2008-03-19 16:13 ABU OMAR, IL GIUDICE DISPONE LA RIPRESA DEL PROCESSO
Riprende il processo per il sequestro dell'ex imam di Milano Abu Omar, sospeso per due volte in attesa della decisione della Consulta sul conflitto di attribuzione fra poteri dello Stato. Lo ha deciso il giudice Oscar Magi.

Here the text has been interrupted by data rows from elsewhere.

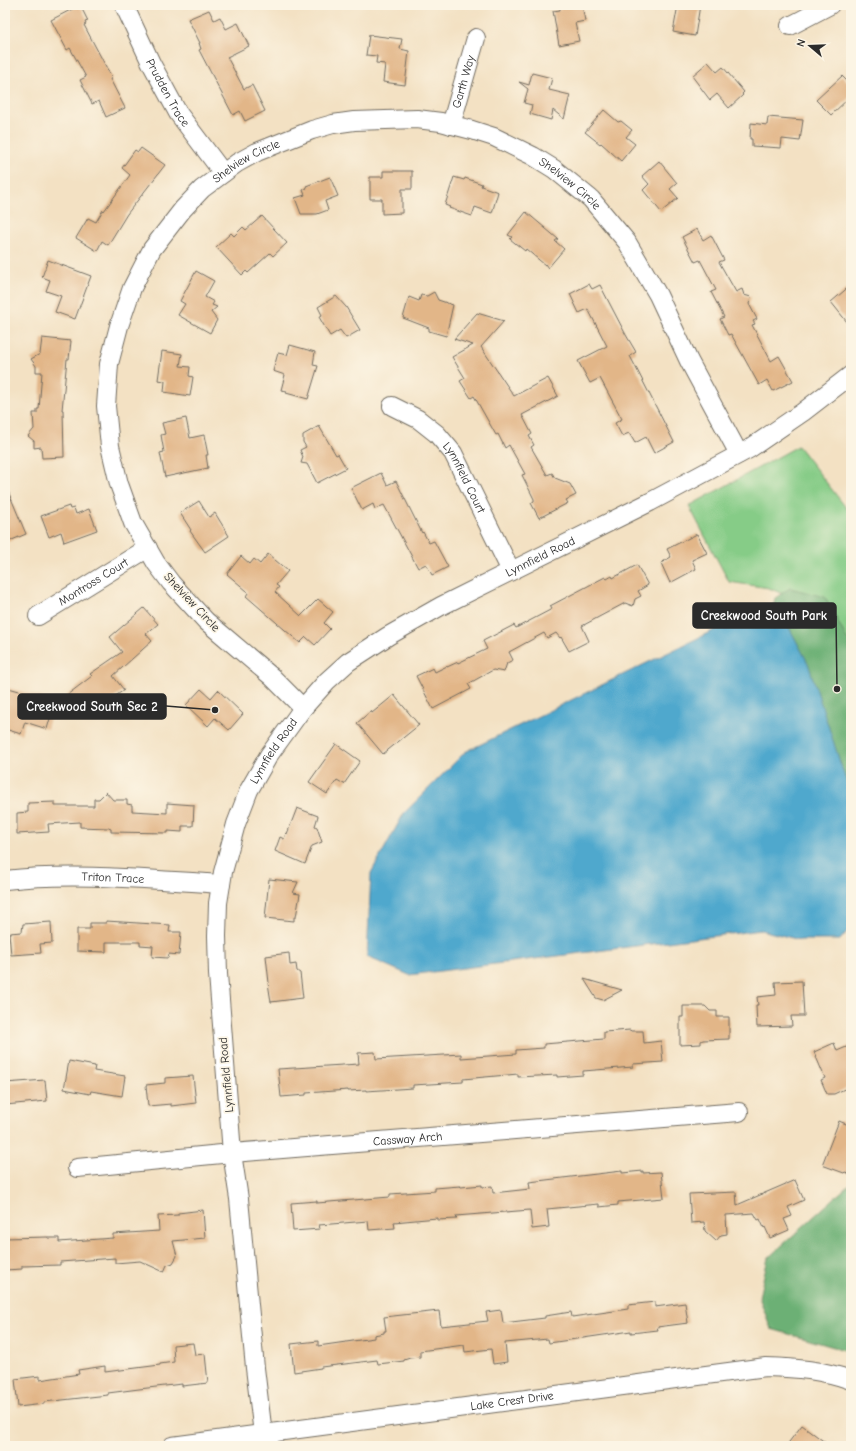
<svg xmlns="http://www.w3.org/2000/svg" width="856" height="1451" font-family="'Comic Neue',sans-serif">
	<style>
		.green { fill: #86cc87; stroke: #587c59 }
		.forest { fill: #6cb074; stroke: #4c6e50 }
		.water { fill: #4fa8cd; stroke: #3d6a7c }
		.building { fill: #e2b688 }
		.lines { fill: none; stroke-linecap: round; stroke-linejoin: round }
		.street-casing { stroke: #716b60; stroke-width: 20 }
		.street { stroke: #fff; stroke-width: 18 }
		.labels { text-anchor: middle; stroke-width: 3.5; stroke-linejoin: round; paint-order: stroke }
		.street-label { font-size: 12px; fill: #2b2b2b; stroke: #fcf5e5 }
		.leader { fill: none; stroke: #2b2b2b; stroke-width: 1.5 }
		.callout-dot { fill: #2b2b2b; stroke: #fcf5e5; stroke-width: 1.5 }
		.callout { fill: #2b2b2b; stroke: #2b2b2b; stroke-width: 1.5 }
		.callout-label { font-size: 13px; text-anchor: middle; font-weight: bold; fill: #fff }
	</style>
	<rect width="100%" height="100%" fill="#fcf5e5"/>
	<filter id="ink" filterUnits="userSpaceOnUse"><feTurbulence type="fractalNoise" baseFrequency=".025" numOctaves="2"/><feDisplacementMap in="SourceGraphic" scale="8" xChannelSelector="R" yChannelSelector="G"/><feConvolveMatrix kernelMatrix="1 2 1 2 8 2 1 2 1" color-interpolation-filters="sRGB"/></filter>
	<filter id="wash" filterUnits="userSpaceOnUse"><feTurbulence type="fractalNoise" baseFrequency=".012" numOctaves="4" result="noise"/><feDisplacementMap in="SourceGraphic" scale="16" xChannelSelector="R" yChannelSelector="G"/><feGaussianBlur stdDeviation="0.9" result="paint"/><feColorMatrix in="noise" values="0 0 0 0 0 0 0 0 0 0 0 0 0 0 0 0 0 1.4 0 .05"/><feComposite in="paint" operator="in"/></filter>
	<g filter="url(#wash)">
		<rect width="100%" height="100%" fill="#f3e1c3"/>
		<!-- green -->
		<polygon class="green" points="798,446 851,514 851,773 787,596 769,588 729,582 689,506"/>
		<!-- forest -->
		<g class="forest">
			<polygon points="790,588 825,597 848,641 851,642 851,867 770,623 775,598"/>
			<polygon points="851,1183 851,1352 771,1329 759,1297 768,1258"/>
		</g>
		<!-- water -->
		<polygon class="water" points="749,613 782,614 808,663 851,796 851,927 840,940 800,940 761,930 409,975 367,957 371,873 404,813 465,752"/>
		<g id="blocks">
			<!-- building -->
			<g class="building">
				<polygon points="80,5 88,21 85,22 86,24 84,25 112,78 110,79 125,108 106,117 99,101 92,104 80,80 86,77 70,48 67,50 51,20"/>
				<polygon points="560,5 582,5 585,21 575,23 579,41 559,45 553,11 560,10"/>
				<polygon points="678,5 700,5 695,36 673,32"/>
				<polygon points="209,10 214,20 220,17 226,29 238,23 249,46 227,57 244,89 252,85 265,111 245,121 240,111 233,115 199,50 201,49 199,43 200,43 188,19"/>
				<polygon points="369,35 402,39 400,49 409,51 405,85 383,82 385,64 376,63 377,56 366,55"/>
				<polygon points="708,62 717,72 723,67 744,92 742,94 743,95 729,108 717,94 710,100 692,76"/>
				<polygon points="532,73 552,78 549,90 570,95 564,119 553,110 551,120 530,114 532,105 524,103 528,89 519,82 529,85"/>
				<polygon points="842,76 851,85 851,96 831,115 816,100"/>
				<polygon points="604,110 618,122 621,121 632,130 626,137 635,144 621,161 601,143 600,144 585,132"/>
				<polygon points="768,117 803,120 800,141 782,139 781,148 752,146 752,139 750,139 751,123 767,125"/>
				<polygon points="141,148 165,165 127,214 108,245 102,241 97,251 76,238 88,218 96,222 103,210 104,211 130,175 122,168 135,150 138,152"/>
				<polygon points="659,161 677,183 670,189 678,198 661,212 643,190 649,184 642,176"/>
				<polygon points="383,171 412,171 412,189 402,189 402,213 382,214 382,199 370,199 370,177 383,177"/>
				<polygon points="330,177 338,196 325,201 328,210 317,214 301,214 295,198 305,195 303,190 307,188 306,186"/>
				<polygon points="454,177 464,180 465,178 482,184 481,186 498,192 492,213 475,207 472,216 449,208 450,207 445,205"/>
				<polygon points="526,212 558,239 555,241 564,249 548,268 545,264 545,265 526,249 525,251 510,239 512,237 508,235"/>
				<polygon points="262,216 287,243 273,256 270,253 248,273 246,271 242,275 216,247 231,233 234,236 243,227 246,230"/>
				<polygon points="697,229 703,240 711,235 724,260 719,262 736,292 742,289 744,295 751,297 749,304 757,319 753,321 755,324 752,325 771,361 779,356 793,381 773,391 767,380 759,385 731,334 728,335 720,319 724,317 711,292 716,290 700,260 695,262 682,237"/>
				<polygon points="48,260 91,276 75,319 55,312 61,296 46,291 50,280 42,277"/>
				<polygon points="196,271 214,281 205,297 214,302 212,305 217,307 211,312 217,320 210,333 178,315 185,304 180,301"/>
				<polygon points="589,284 592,289 600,285 626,335 636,352 630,356 674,442 654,453 646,437 635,443 629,433 622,436 615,423 622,419 600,378 590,383 578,361 607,346 588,309 579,313 570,294"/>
				<polygon points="851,285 851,327 831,302"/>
				<polygon points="434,292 438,300 453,305 446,336 429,331 429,328 403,318 409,297 419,301 421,295 427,296"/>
				<polygon points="336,296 346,307 360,330 346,338 340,330 330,336 319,317 322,315 318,307"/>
				<polygon points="477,313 504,321 481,347 514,396 548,378 558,396 522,415 532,434 529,436 534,445 531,447 547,475 552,473 555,478 570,484 576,495 566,500 568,503 539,518 531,503 534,501 534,499 522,475 525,474 509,445 505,448 498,434 496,435 474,396 471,398 460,381 465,378 452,357 473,345 454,339"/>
				<polygon points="42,338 71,341 69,359 67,359 62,410 63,410 64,457 42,458 41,447 34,448 34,441 28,436 34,429 33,413 37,413 37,409 39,409 42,372 36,372 36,366 31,359 40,354"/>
				<polygon points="290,345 315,352 313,365 318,366 308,399 286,393 287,391 281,390 285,375 273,371 278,353 287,355"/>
				<polygon points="162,351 182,354 180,366 190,367 189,376 193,377 190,396 164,392 165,381 158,380"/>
				<polygon points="186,418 190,438 204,435 208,455 206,455 208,468 165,477 160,453 164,452 161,435 165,434 162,423"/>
				<polygon points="319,426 336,455 338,454 346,468 317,483 307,464 301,463 303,457 300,450 306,447 303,442 303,435"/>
				<polygon points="381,473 387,485 396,481 422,533 423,532 429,543 434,541 448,567 432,575 426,564 418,568 384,505 375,509 373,504 362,510 351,488"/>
				<polygon points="5,484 26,534 5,543"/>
				<polygon points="199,501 209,517 215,513 229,536 205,552 190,531 191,530 180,513"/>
				<polygon points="69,506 70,509 74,508 76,514 89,509 97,530 64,542 61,532 49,537 41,516"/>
				<polygon points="697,534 707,553 692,560 696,569 670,583 661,563 671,557 667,549"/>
				<polygon points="268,554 288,571 276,585 279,587 275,592 301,616 318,599 333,612 324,623 330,629 315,645 306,637 300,643 246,596 248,593 247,591 227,574 241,556 250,564 254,559 260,564"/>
				<polygon points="637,565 648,585 638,591 641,596 635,599 633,606 625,603 582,626 589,641 569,651 561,637 560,638 556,633 547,638 544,633 509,652 513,660 507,663 504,672 493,670 468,684 471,689 433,709 416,676 433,668 435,672 447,666 447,667 458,662 458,663 487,649 483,641 514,625 516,628 552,609 550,606 605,577 607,579 612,576 613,578"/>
				<polygon points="144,608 158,624 146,634 152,641 113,676 124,690 107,702 107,710 99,708 93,712 89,707 80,713 67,695 92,676 90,674 122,652 110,637"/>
				<polygon points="5,687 55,701 47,729 25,722 21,734 5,729"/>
				<polygon points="201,689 211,698 218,690 243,714 229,730 215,718 208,726 186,705"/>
				<polygon points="394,695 419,725 383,754 357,723 371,711 372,713"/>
				<polygon points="336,744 360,761 344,784 337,780 327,794 309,782"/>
				<polygon points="106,792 113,800 127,800 127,804 132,805 132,811 167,813 167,803 194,805 193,826 182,826 182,832 168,831 168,833 111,832 111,829 108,828 80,827 80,822 48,824 49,832 17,834 17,813 28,812 28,803 55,802 55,806 94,806 94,799 99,799"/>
				<polygon points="297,808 318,816 315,826 317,827 322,842 312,846 305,864 275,851 280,837 284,839 286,833 287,834"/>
				<polygon points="269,879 298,882 293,893 300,894 296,917 294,917 294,921 265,918"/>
				<polygon points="106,921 170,925 169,932 181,932 179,955 169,954 168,958 152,957 153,946 140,945 140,942 106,942 106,952 77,951 77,929 90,929 90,923 106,923"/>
				<polygon points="51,922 52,943 40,944 41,953 11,955 9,933 22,932 23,924"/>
				<polygon points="289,953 290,965 296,964 297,971 300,973 303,998 271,1002 268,983 269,983 266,956"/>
				<polygon points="584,979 622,990 603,1000 596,998"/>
				<polygon points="802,981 804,1016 791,1016 792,1026 757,1027 756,1005 758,1005 757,997 776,995 775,982"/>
				<polygon points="683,1006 705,1006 710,1011 717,1011 717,1017 729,1017 729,1039 703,1040 701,1041 701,1044 680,1045 680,1017 683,1017"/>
				<polygon points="630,1030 631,1031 643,1031 644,1043 661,1041 663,1062 633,1064 633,1067 583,1071 583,1075 557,1077 557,1075 518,1077 518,1074 463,1079 463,1082 413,1085 413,1088 366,1091 366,1090 348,1091 348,1090 306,1093 306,1095 281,1097 278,1069 359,1064 358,1053 375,1052 376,1059 461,1054 461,1058 516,1054 516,1050 544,1048 544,1044 604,1039 604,1032"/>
				<polygon points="834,1043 837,1051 851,1045 851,1086 834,1094 827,1094 821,1080 825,1078 814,1052"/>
				<polygon points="69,1061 95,1066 94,1071 125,1076 122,1096 91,1091 90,1094 64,1089"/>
				<polygon points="193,1076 196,1103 171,1106 171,1104 148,1106 146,1085 165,1083 165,1078"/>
				<polygon points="45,1080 47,1101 5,1105 5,1083"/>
				<polygon points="839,1121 851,1126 851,1174 845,1172 844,1173 822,1165"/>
				<polygon points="622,1171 622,1173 643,1171 643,1173 661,1172 664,1198 618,1202 618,1205 599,1207 599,1204 547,1209 549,1227 532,1229 530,1210 456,1216 457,1219 437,1220 437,1218 394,1222 395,1228 369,1230 368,1221 319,1225 320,1229 293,1231 291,1203 317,1201 317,1203 390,1197 390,1194 435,1191 435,1188 460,1186 461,1187 482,1185 482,1187 492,1186 493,1193 530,1189 529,1182"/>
				<polygon points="795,1180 804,1200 788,1207 792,1216 784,1219 789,1230 770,1238 765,1227 764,1228 760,1219 758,1220 754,1213 726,1215 727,1234 721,1235 716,1241 705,1231 704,1222 691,1223 689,1194 736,1192 737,1205"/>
				<polygon points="203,1210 205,1238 173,1241 177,1256 173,1263 167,1265 164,1272 140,1261 115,1263 115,1258 60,1262 60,1265 22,1266 22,1269 5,1270 5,1238 48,1237 48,1238 59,1238 59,1242 113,1238 113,1234 159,1231 158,1216 178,1215 178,1213"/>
				<polygon points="655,1302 655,1307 685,1303 688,1323 657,1327 658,1330 631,1333 631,1331 549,1343 548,1339 505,1343 507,1362 493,1364 491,1349 465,1352 464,1345 420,1351 420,1357 410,1358 404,1360 404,1361 378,1364 377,1360 321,1367 321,1368 294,1372 291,1344 318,1341 318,1346 374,1338 374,1335 384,1333 384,1331 386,1331 384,1317 439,1311 441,1326 488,1321 486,1312 501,1310 503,1323 545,1318 545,1316 571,1312 572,1317 628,1309 628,1305"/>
				<polygon points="193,1343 195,1355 205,1354 208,1383 182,1386 182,1384 139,1389 108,1393 108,1395 44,1402 44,1404 18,1407 15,1379 40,1376 40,1380 79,1374 78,1370 105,1366 105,1372 160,1365 160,1364 174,1362 173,1345"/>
				<polygon points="802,1425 830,1446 786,1446"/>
			</g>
		</g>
	</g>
	<g filter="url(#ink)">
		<use href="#blocks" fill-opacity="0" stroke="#716b60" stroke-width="1"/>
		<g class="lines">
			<!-- street casing -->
			<g class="street-casing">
				<g id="street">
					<path id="s1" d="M124,5L151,63L178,113L223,173"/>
					<polyline points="790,26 830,5"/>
					<path id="s2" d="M451,125L476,38"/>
					<path id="s3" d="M392,406L418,419L437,434L453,453L511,571"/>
					<path id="s4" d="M38,616L148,548"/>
					<path id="s5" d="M303,708L272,677L206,621L171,583L156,563L133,523L119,484L110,446L106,406L109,364L119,326L132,288L152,249L183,209L202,189L237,163L257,152L312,130L333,124L354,121L417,119L441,122L472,130L494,137L533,156L554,169L591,199L627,242L658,295L689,361L739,454"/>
					<path id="s6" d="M5,880C77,872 150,880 221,884"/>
					<path id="s7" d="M77,1168L232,1153L739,1112"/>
					<path id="s8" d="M263,1434L255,1368L239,1199L232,1153L218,974L217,936L218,903L223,872L236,824L249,790L269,755L303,708L327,681L348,662L388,636L441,606L650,502L749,449L803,412L851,375"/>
					<path id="s9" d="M172,1446L766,1367C796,1368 823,1370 851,1380"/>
				</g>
			</g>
			<!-- street -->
			<use href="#street" class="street"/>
		</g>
	</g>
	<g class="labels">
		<!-- street labels -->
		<g class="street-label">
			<text dy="4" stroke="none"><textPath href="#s2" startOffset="45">Garth Way</textPath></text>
			<text dy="4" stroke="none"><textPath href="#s1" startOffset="98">Prudden Trace</textPath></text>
			<text dy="4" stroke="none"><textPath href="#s5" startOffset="670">Shelview Circle</textPath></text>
			<text dy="4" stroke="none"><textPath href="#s5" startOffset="1018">Shelview Circle</textPath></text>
			<text dy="4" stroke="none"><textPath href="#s3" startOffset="105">Lynnfield Court</textPath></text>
			<text dy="4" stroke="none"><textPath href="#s8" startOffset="1033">Lynnfield Road</textPath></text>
			<text dy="4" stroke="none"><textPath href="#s4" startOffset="65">Montross Court</textPath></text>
			<text transform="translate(192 602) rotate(47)" y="4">Shelview Circle</text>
			<text dy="4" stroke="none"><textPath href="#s8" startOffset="697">Lynnfield Road</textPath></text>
			<text dy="4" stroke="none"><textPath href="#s6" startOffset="108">Triton Trace</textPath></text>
			<text transform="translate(226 1075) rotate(-95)" y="4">Lynnfield Road</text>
			<text dy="4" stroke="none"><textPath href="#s7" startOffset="332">Cassway Arch</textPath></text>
			<text dy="4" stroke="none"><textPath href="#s9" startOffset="343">Lake Crest Drive</textPath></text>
		</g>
	</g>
	<!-- callouts -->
	<path class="leader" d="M837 689L836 616M215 710L166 706"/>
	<g class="callout-dot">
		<circle cx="837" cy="689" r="4"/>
		<circle cx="215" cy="710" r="4"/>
	</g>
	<g class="callout">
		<rect x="693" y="603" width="143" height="25" rx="4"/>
		<rect x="18" y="694" width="148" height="25" rx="4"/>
	</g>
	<g class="callout-label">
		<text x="764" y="620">Creekwood South Park</text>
		<text x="92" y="711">Creekwood South Sec 2</text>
	</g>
	<!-- margin -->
	<rect width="856" height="1451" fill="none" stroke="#fcf5e5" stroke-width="20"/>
	<!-- north arrow -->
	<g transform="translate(810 46) rotate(289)" stroke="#fcf5e5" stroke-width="3" paint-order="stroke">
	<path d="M0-3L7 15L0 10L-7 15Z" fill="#2b2b2b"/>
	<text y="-6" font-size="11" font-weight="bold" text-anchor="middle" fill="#2b2b2b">N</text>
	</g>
</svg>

Il giudice Magi, davanti al quale è in corso il processo a carico di 35 persone, tra cui l'ex direttore del Sismi, Nicolò Pollari e 26 agenti Cia, ha sostanzialmente accolto le argomentazioni della Procura di Milano. Quest'ultima chiedeva la revoca delle precedenti ordinanze con cui il giudice aveva sospeso il processo in attesa della definizione del conflitto di attribuzione tra poteri dello Stato sollevato dal governo Prodi contro la magistratura milanese per presunte violazioni delle norme riguardanti il segreto di Stato. Il giudice, nel provvedimento con cui ha deciso che il processo riprenda, fa riferimento all'articolo 111 della Costituzione riguardante "la ragionevole durata del processo" e sottolinea come l'ipotesi di accordo tra la Procura di Milano e il Governo in ordine alla soluzione del conflitto, che ha comportato il rinvio dell'udienza davanti alla Consulta al prossimo 8 luglio, di fatto "depotenzia" il conflitto stesso. Il giudice ha disposto anche che siano espunti dal fascicolo del dibattimento alcuni dei documenti sequestrati nel luglio del 2006 nell'ufficio di via Nazionale 230, nella disponibilità dell'ex funzionario del Sismi Pio Pompa. Documenti che, secondo l'Avvocatura dello Stato, sarebbero stati coperti da segreto di Stato. La Procura di Milano si era detta disposta a non utilizzare quei documenti sostituendoli con altri, inviati dallo stesso Servizio segreto militare, coperti da omissis. Il processo è ricominciato con la discussioni delle eccezioni preliminari.